Supplied passage

· · ·

- Date: April 25, 2010
- Venue: Auditorio Nacional, Guatemala City, Guatemala
- Broadcaster: Guatevisión
- Entrants: 14
- Winner: Alejandra José Barillas Solís Zacapa

= Miss Guatemala 2010 =

The Miss Guatemala 2010 pageant was held on April 25, 2010, at Auditorio Nacional in the capital city Guatemala City, Guatemala. This year only 14 candidates were competing for the national crown. The chosen winner represented Guatemala at the Miss Universe 2010 and at Miss Continente Americano 2010. The winner of best national costume, the costume was use in Miss Universe 2010. Miss World Guatemala represented Guatemala at the Miss World 2010. Miss Guatemala Internacional represented Guatemala at the Miss International 2010. The Semifinalist entered Miss Intercontinental 2010, Top Model of the World 2010 and Reina Hispanoamericana 2010.

The winner of Miss Guatemala 2010, Alejandra Barillas, could not enter Miss Universe 2010 because she injured her left foot in an accident. Miss Guatemala Internacional, Jessica Scheel took her spot and placed Guatemala in the Top 10 after 26 years without placing in the semifinals. One of the semifinalist took Barillas' spot in Miss International 2010. Miss Guatemala 2010 would enter Miss Universe 2011 without re-entering the pageant.

==Final results==

| Final results | Contestant |
|---|---|
| Miss Guatemala 2010 | Zacapa - Alejandra Barillas |
| Miss World Guatemala | Sacatepéquez - Ana Mazariegos |
| Miss Guatemala Internacional | Retalhuleu - Jessica Scheel |
| Semifinalists | Santa Rosa - Karen Remón Chimaltenango - Claudia García Ciudad Capital - Blanca González |

===Special awards===
- Miss Photogenic – Claudia García (Chimaltenango)

· · ·

What is being asked
Give again the passage from the Miss Guatemala 2010 text between "The winner of Miss" and "re-entering the pageant.", inclusive.

Records shown
· · ·

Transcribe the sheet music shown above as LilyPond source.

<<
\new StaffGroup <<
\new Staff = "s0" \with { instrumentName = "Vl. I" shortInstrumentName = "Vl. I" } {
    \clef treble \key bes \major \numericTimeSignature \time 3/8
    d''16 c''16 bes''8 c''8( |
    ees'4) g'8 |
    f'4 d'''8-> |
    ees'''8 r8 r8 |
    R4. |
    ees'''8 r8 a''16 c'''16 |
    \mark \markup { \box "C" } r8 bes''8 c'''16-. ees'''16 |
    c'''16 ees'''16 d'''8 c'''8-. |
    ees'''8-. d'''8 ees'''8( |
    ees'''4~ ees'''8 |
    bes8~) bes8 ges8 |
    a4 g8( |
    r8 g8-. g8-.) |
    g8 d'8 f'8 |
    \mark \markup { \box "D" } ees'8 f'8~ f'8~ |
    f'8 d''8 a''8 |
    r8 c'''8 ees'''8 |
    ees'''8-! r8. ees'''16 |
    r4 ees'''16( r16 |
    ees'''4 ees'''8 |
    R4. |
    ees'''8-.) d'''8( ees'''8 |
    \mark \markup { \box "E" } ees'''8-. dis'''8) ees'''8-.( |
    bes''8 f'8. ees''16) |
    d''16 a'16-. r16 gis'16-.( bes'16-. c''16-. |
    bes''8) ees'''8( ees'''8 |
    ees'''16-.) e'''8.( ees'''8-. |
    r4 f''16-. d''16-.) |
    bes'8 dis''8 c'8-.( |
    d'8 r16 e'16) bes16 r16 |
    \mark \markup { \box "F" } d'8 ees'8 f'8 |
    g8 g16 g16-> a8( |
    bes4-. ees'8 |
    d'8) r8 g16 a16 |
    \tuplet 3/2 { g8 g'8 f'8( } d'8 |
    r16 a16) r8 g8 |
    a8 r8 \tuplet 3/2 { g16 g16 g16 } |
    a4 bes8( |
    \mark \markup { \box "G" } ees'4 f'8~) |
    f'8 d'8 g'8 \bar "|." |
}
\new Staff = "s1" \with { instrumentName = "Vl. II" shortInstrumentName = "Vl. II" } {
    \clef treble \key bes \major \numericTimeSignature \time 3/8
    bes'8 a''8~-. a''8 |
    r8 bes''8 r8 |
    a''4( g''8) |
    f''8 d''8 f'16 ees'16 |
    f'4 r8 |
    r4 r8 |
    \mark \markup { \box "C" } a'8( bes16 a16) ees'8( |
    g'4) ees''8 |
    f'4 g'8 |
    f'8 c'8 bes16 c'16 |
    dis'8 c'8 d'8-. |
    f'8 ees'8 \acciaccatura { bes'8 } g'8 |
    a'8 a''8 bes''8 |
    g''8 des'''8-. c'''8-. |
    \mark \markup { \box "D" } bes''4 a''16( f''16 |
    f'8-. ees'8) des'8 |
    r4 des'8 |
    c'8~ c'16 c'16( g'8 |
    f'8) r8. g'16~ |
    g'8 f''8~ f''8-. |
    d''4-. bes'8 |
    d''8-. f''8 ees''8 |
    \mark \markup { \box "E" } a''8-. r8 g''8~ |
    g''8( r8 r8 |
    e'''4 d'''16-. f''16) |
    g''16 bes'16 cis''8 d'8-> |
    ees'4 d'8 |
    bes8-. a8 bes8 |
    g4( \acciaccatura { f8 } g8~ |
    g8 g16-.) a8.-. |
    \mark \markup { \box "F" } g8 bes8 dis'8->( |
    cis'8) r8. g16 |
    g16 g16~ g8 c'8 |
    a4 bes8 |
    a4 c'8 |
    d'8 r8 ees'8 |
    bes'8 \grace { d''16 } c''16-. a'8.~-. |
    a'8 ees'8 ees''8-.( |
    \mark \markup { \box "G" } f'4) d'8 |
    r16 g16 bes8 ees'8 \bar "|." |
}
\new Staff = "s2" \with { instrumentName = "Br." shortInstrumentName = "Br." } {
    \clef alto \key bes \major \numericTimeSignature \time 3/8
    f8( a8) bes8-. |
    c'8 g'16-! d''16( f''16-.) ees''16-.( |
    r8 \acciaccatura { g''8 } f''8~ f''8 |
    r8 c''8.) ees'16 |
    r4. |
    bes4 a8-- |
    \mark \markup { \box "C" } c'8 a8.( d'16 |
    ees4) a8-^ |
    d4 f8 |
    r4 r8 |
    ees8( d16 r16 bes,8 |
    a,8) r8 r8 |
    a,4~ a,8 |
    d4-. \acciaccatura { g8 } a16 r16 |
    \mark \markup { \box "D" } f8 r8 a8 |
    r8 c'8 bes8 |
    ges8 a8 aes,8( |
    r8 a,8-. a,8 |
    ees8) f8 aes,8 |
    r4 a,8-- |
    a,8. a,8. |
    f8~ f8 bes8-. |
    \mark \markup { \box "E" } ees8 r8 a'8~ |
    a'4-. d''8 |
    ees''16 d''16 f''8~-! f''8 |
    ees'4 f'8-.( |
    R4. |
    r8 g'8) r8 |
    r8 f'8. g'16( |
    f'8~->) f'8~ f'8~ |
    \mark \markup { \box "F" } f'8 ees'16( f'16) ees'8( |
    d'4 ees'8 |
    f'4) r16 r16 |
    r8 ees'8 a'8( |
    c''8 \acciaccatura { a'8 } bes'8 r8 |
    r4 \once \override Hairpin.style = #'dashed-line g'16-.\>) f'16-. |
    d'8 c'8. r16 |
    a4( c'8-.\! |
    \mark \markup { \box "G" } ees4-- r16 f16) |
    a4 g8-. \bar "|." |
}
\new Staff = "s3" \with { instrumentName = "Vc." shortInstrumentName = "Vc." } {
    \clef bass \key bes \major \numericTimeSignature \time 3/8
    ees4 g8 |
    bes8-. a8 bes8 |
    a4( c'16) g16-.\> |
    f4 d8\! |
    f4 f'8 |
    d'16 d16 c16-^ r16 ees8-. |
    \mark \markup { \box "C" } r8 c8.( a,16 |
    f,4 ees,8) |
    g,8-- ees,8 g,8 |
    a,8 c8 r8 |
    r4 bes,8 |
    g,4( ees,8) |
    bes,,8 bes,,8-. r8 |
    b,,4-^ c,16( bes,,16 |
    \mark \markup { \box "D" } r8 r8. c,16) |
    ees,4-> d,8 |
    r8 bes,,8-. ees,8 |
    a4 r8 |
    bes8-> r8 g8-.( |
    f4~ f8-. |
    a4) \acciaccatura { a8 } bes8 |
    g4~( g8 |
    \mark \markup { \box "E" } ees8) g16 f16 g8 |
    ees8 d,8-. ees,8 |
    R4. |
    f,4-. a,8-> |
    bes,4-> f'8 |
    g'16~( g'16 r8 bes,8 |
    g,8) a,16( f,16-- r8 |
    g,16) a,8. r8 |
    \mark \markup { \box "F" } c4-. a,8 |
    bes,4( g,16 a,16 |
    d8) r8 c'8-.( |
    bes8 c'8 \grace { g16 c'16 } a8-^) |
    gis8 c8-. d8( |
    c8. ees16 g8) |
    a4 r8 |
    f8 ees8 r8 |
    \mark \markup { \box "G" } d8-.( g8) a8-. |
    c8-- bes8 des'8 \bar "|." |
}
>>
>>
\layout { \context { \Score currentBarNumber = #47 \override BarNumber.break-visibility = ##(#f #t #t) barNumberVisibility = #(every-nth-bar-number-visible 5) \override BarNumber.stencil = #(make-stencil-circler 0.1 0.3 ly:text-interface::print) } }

· · ·

Finished answer
The winner of Miss Guatemala 2010, Alejandra Barillas, could not enter Miss Universe 2010 because she injured her left foot in an accident. Miss Guatemala Internacional, Jessica Scheel took her spot and placed Guatemala in the Top 10 after 26 years without placing in the semifinals. One of the semifinalist took Barillas' spot in Miss International 2010. Miss Guatemala 2010 would enter Miss Universe 2011 without re-entering the pageant.